Monday, May 3, 2010

Going Uphill

When I tell people that I like riding my bike in New York City, most of them give me a look that's more pity than admiration. When I tell them that my main complaint with riding in the area is that there aren't many good hills around, they are usually smile politely and scan the exits. On a recent trip to New Hampshire I got to climb some hills and do some research for my book, which is set there. During my search for facts and great climbs, the connection between writing and riding uphill became clear: the more you do them, the better you get at them.


When I started writing my books about Sarah Conrad two and a half years ago, it had been ten years since I had done any creative writing. I sat with my laptop and struggled to write the way that I did when I was twenty-one and fresh from thecreative writing program at my college. I knew that my emotional experiences were richer and my life experiences were much more diverse but I had lost the knack for writing creatively. It was pretty depressing. It felt about the same when I hit my first incline in New Hampshire. The rise didn't look too bad, but my lungs immediately started sending a distress signal. My thighs hit the panic button next.

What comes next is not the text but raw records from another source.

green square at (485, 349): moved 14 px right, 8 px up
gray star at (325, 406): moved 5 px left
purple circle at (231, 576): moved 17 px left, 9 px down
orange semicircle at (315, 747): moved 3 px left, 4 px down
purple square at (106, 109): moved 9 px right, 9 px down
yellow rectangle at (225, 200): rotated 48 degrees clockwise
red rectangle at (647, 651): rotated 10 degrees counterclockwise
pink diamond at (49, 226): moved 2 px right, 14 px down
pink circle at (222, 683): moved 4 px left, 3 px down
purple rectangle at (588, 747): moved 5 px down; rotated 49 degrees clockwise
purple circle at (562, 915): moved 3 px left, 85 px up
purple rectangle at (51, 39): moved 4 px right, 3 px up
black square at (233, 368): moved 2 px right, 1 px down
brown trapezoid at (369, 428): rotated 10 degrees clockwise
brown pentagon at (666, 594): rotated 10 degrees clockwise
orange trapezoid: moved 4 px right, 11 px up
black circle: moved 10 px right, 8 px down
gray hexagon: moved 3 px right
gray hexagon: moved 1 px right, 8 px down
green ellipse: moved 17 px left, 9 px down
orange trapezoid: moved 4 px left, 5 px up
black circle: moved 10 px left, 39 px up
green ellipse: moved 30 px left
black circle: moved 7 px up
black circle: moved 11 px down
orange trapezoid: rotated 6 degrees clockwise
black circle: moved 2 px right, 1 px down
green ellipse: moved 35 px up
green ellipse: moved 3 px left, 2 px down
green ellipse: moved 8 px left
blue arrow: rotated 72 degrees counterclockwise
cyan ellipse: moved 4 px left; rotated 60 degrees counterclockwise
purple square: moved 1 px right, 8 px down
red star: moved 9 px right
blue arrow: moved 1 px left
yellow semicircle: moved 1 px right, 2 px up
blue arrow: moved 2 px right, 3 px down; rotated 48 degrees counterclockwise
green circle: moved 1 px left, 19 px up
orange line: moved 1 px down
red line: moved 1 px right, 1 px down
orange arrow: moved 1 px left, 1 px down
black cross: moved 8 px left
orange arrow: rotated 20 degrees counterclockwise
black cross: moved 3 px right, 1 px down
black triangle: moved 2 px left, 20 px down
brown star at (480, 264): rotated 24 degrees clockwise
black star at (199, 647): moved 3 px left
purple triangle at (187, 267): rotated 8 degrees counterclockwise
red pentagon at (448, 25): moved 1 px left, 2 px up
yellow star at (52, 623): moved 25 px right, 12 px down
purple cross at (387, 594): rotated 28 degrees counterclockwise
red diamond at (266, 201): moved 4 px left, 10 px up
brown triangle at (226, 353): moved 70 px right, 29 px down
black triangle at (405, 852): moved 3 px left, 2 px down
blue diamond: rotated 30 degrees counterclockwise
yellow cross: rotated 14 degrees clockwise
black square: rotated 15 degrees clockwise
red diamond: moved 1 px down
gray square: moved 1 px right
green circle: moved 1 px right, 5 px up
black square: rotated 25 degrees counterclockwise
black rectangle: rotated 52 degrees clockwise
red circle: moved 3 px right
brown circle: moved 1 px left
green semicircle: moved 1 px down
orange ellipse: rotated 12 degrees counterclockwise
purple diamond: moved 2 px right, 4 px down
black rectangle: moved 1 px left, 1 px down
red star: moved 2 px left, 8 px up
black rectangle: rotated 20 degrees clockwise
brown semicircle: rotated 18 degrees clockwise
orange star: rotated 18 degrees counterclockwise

After roughly one year of slogging through drafts and redrafts, my writing moved from "yuck" to "pretty good." Even then I found that I could only produce decent work with a lot of concentration, quiet and lots of re-writing. I particularly found it difficult to write in the third person, which was how I chose to narrate my first book, Quads, and parts of my second, Living Little Women. Gradually my writing improved. I'm not sure why, but it took a quantum leap forward during my maternity leave. My cycling improved during that time for a more obvious reason - I wasn't pregnant anymore.


One of the riders on the cycling team that my husband coaches asked him how to climb hills faster. My husband said, "I could tell you a whole bunch of physiological stuff, or you could just ride them a lot more." I think that my writing has been like that too. Some people are defined by their talent. If I'm successful in this, it will be because of a lot of hard work.